Dengan lincah Super Puma datang dan pergi membawa jasad korban lalu mendarat mulus di heli pad darurat yang telah dibangun di desa Cijeruk, Bogor.
Sementara heli Mi-17 yang bertugas men-dropping logistik dari udara dengan ukuran fuselage yang lebih besar dari Super Puma dan memiliki enam baling-baling hanya bisa mendarat di Lanud ATS dan sempat terbang kembali ke pangkalan (RTB) karena menghadapi cuaca buruk.
Jika Mi-17 memaksa diri mendarat di heli pad darurat, genting rumah penduduk bisa beterbangan dan penduduk sekitar yang datang berduyun untuk menonton bisa terluka kena sambaran angin dan debu mengingat begitu kuatnya terpaan keenam bilah baling-balingnya.
Para pilot heli yang biasa terbang di tempat-tempat ektrem untuk misi SAR memang dituntut untuk memiliki kemampuan ekstra tidak hanya dalam soal menerbangkan pesawat tapi juga kemampuan membaca alam seperti cuaca dan faktor-faktor terkait.
Secara teknis para pilot heli juga harus memahami heli jenis apa yang bisa dioperasikan di tempat-tempat ektsrem itu karena sewaktu-waktu harus bisa mengantisipasi kondisi darurat.
Dalam operasi penyelamatan korban di Gunung Salak yang puncak tertingginya lebih dari 7.000 kaki, kondisi darurat itu dipastikan akan menyergap mengingat kabut di puncak gunung bisa tiba-tiba datang meyergap dalam hitungan menit.

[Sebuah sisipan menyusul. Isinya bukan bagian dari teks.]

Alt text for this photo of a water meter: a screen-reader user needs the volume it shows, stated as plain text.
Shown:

Maka setelah dilakukan koordinasi oleh Kabasarnas, penerbangan untuk mencapai crash site hanya bisa dilaksanakan ketika cuaca sedang cerah dan menggunakan heli yang secara teknis serta spesifikasi mampu melaksanakan misi itu, yakni Super Puma.

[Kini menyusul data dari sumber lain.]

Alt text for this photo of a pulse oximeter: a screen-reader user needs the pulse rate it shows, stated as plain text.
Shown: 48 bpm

Dalam misi darurat itu terlihat betapa kemampuan dan naluri pilot sangat menentukan keberhasilan tugasnya.
Selain memiliki naluri tempur yang tajam sehingga bisa melancarkan tugasnya, para pilot heli juga akan lebih mumpuni jika bisa menerbangkan heli dengan berbagai tipe.
Para pilot heli TNI AU yang juga kerap bertugas sebagai pilot Basarnas untuk stand by SAR di sejumlah Posko SAR ternyata juga mahir menerbangkan heli Bo-105 yang biasa dioperasikan oleh Polri dan Basarnas sendiri.

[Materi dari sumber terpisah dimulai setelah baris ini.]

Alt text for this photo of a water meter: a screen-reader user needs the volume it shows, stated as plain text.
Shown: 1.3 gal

Ketrampilan itu diperoleh secara mandiri ketika mereka sedang ditugaskan di markas Basarnas yang umumnya memiliki heli jenis Bolcow.
Berdasarkan pengalaman para pilot heli menunjukkan bahwa ketrampilan para pilot heli untuk melakukan misi SAR, selain didukung oleh pelatihan yang memadai juga ditentukan oleh kemampuan heli itu sendiri.
Tapi heli SAR yang makin canggih jelas akan menentukan keberhasilan setiap misi-misi sulit tersebut.
Heli SAR masa depan yang ideal untuk memenuhi tugas-tugas darurat itu adalah yang secara teknis bisa berfungsi secara multi peran sehingga bisa dioperasikan dalam segala medan dan cuaca.
Misalnya, heli SAR jenis Sikorsky S-92, AW 101, EC-225 Super Puma, S-760 SAR, dan lainnya.
Jika ditengok dari sisi sejarahnya kiprah Heli TNI-Polri yang pernah digunakan untuk operasi SAR memang cukup banyak, seperti heli Sikorsky S-58T Twin Pack yang pernah menjadi heli transport dan SAR di era Perang Vietnam.
Dalam jajaran TNI AU, Twin Pack bahkan bukan hanya memiliki sejarah yang legendaris dalam misi tempur tapi juga misi SAR.